Tasks for this exercise:
A. In the court memorandum, on what date did the court hold the bench trial on Adams' claims?
B. Copy the court memorandum word for word from "He could have" to "Adams did this.".

Supplied text:
From Casetext: Smarter Legal Research

Adams v. Prunick

United States District Court, W.D. Michigan, Northern Division
Jun 24, 2010
Case No. 2:08-cv-156 (W.D. Mich. Jun. 24, 2010)

Opinion

Case No. 2:08-cv-156.

June 24, 2010


MEMORANDUM


I.

Plaintiff Larry J. Adams is an inmate in the custody of the Michigan Department of Corrections (MDOC). On March 29 and 30, 2008, Adams was housed in the Alger Maximum Correctional Facility. Defendants Karen Prunick, Kenneth Clapp, Glen Hart, Robert Tenuta, Timothy Lee and Ronald Harris were, at the time of the events giving rise to this case, emp[loyed by MDOC as correctional officers at this prison. This Court conducted a bench trial on Adams' claims on June 22, 2010. This Memorandum is the Court's findings of fact and conclusions of law.

Shortly after 6:30 p.m. on March 29th, defendant Karen Prunick came to Adams' prison cell to collect his dinner tray, at which point Adams confronted her with his exposed penis. Prunick refused to accept the food tray under those circumstances, especially when Adams said: "If you don't like it, then you shouldn't be working in a male prison, bitch".

MDOC does not want prisoners to retain food trays in their cells because the trays can be made into weapons. On the other hand, the prison tried to avoid the dangerous confrontation that can occur if corrections officers enter into prisoners' cells and retrieve the food trays by force. Thus, in this case, in an effort to entice him to surrender the food tray, someone at Alger Max placed a "no services" restriction upon Adams until such time as he properly returned his food tray. There is no evidence that any of the named defendants initiated the "no services" restriction.

This status did not mean that Adams' cell was deprived of water, as he claims. The prison does not ever cut water off in cells, except in extreme situations where prisoners use toilets to flood the prison floor. Adams never complained about lack of water until the filing of this suit.

In Adams' case, this "no services" status meant that he would not be provided meals until he surrendered the food tray improperly retained by him in his cell. The next day, March 30th, Adams had several opportunities to return the food tray to corrections officers, but he failed or refused to do so. Adams told defendant Glen Hart that Adams was "ok." Finally, after missing three meals on March 30th, Adams did surrender the retained food tray, approximately 24 hours after his indecent exposure. There was no testimony or evidence showing that Adams suffered any adverse consequences or harm from his self-imposed one day fast. Adams also failed to prove by a preponderance of the evidence his allegation that the defendants deprived him of water,

He could have given the tray to Officer Glen Hart, who was on duty during the breakfast and lunch meals. Officer Kenneth Clapp, during the evening meal, told Adams that he would have to talk to Officer Karen Prunick. There is no evidence that Adams did this.

The data:
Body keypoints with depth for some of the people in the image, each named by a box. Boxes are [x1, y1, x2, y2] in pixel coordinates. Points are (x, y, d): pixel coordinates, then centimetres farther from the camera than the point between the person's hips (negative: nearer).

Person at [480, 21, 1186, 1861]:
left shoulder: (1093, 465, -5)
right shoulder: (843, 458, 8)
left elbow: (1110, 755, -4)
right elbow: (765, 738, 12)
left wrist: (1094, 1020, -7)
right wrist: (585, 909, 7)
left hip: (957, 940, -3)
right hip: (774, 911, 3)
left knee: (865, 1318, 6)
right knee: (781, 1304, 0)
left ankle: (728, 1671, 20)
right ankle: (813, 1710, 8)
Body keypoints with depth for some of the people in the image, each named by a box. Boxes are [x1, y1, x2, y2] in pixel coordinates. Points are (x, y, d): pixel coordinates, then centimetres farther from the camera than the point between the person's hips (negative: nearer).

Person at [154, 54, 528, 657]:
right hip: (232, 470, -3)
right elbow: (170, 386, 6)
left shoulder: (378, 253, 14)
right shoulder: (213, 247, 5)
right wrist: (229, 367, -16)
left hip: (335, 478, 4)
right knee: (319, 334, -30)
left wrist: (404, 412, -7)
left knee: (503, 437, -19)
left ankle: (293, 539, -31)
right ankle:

Per-task outputs:
A. June 22, 2010.

B.
He could have given the tray to Officer Glen Hart, who was on duty during the breakfast and lunch meals. Officer Kenneth Clapp, during the evening meal, told Adams that he would have to talk to Officer Karen Prunick. There is no evidence that Adams did this.